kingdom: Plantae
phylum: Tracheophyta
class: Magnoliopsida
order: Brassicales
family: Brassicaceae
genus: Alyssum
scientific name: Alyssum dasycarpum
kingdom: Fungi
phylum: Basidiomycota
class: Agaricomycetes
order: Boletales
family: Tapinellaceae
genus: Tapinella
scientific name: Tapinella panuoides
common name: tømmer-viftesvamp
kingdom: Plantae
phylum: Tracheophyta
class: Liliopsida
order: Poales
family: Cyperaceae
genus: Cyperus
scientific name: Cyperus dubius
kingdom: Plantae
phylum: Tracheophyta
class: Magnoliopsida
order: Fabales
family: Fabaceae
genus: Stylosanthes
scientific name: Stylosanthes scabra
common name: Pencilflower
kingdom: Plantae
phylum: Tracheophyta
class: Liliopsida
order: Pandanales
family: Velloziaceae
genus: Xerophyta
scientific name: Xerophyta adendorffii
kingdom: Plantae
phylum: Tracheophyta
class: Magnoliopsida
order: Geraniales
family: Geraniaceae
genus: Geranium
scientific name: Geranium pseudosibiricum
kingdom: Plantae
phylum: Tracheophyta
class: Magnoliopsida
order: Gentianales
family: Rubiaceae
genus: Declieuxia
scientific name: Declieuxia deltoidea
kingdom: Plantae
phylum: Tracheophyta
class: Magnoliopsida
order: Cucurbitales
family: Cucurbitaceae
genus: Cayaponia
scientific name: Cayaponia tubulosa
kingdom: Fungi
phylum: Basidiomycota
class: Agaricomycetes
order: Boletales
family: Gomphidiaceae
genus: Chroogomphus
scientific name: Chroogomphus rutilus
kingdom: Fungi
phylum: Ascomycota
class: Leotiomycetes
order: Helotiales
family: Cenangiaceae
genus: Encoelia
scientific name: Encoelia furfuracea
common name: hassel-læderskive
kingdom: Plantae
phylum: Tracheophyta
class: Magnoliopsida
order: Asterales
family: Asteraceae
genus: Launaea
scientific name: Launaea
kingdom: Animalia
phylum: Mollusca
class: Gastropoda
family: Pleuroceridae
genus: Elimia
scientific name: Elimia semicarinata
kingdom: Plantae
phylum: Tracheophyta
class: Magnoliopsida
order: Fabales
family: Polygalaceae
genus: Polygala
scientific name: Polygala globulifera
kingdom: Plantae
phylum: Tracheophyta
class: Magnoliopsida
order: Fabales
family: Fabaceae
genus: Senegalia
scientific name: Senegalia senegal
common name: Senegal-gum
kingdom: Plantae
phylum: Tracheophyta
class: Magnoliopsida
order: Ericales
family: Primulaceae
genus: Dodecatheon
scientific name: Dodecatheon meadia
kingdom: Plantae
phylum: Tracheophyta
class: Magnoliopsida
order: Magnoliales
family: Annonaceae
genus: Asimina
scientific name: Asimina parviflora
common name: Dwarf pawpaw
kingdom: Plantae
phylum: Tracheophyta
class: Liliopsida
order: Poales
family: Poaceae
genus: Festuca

+ + + +

#### [TO DO]
Reproduce every line of the rows above without changing anything.

#### [FINISHED ANSWER]
kingdom: Plantae
phylum: Tracheophyta
class: Magnoliopsida
order: Brassicales
family: Brassicaceae
genus: Alyssum
scientific name: Alyssum dasycarpum
kingdom: Fungi
phylum: Basidiomycota
class: Agaricomycetes
order: Boletales
family: Tapinellaceae
genus: Tapinella
scientific name: Tapinella panuoides
common name: tømmer-viftesvamp
kingdom: Plantae
phylum: Tracheophyta
class: Liliopsida
order: Poales
family: Cyperaceae
genus: Cyperus
scientific name: Cyperus dubius
kingdom: Plantae
phylum: Tracheophyta
class: Magnoliopsida
order: Fabales
family: Fabaceae
genus: Stylosanthes
scientific name: Stylosanthes scabra
common name: Pencilflower
kingdom: Plantae
phylum: Tracheophyta
class: Liliopsida
order: Pandanales
family: Velloziaceae
genus: Xerophyta
scientific name: Xerophyta adendorffii
kingdom: Plantae
phylum: Tracheophyta
class: Magnoliopsida
order: Geraniales
family: Geraniaceae
genus: Geranium
scientific name: Geranium pseudosibiricum
kingdom: Plantae
phylum: Tracheophyta
class: Magnoliopsida
order: Gentianales
family: Rubiaceae
genus: Declieuxia
scientific name: Declieuxia deltoidea
kingdom: Plantae
phylum: Tracheophyta
class: Magnoliopsida
order: Cucurbitales
family: Cucurbitaceae
genus: Cayaponia
scientific name: Cayaponia tubulosa
kingdom: Fungi
phylum: Basidiomycota
class: Agaricomycetes
order: Boletales
family: Gomphidiaceae
genus: Chroogomphus
scientific name: Chroogomphus rutilus
kingdom: Fungi
phylum: Ascomycota
class: Leotiomycetes
order: Helotiales
family: Cenangiaceae
genus: Encoelia
scientific name: Encoelia furfuracea
common name: hassel-læderskive
kingdom: Plantae
phylum: Tracheophyta
class: Magnoliopsida
order: Asterales
family: Asteraceae
genus: Launaea
scientific name: Launaea
kingdom: Animalia
phylum: Mollusca
class: Gastropoda
family: Pleuroceridae
genus: Elimia
scientific name: Elimia semicarinata
kingdom: Plantae
phylum: Tracheophyta
class: Magnoliopsida
order: Fabales
family: Polygalaceae
genus: Polygala
scientific name: Polygala globulifera
kingdom: Plantae
phylum: Tracheophyta
class: Magnoliopsida
order: Fabales
family: Fabaceae
genus: Senegalia
scientific name: Senegalia senegal
common name: Senegal-gum
kingdom: Plantae
phylum: Tracheophyta
class: Magnoliopsida
order: Ericales
family: Primulaceae
genus: Dodecatheon
scientific name: Dodecatheon meadia
kingdom: Plantae
phylum: Tracheophyta
class: Magnoliopsida
order: Magnoliales
family: Annonaceae
genus: Asimina
scientific name: Asimina parviflora
common name: Dwarf pawpaw
kingdom: Plantae
phylum: Tracheophyta
class: Liliopsida
order: Poales
family: Poaceae
genus: Festuca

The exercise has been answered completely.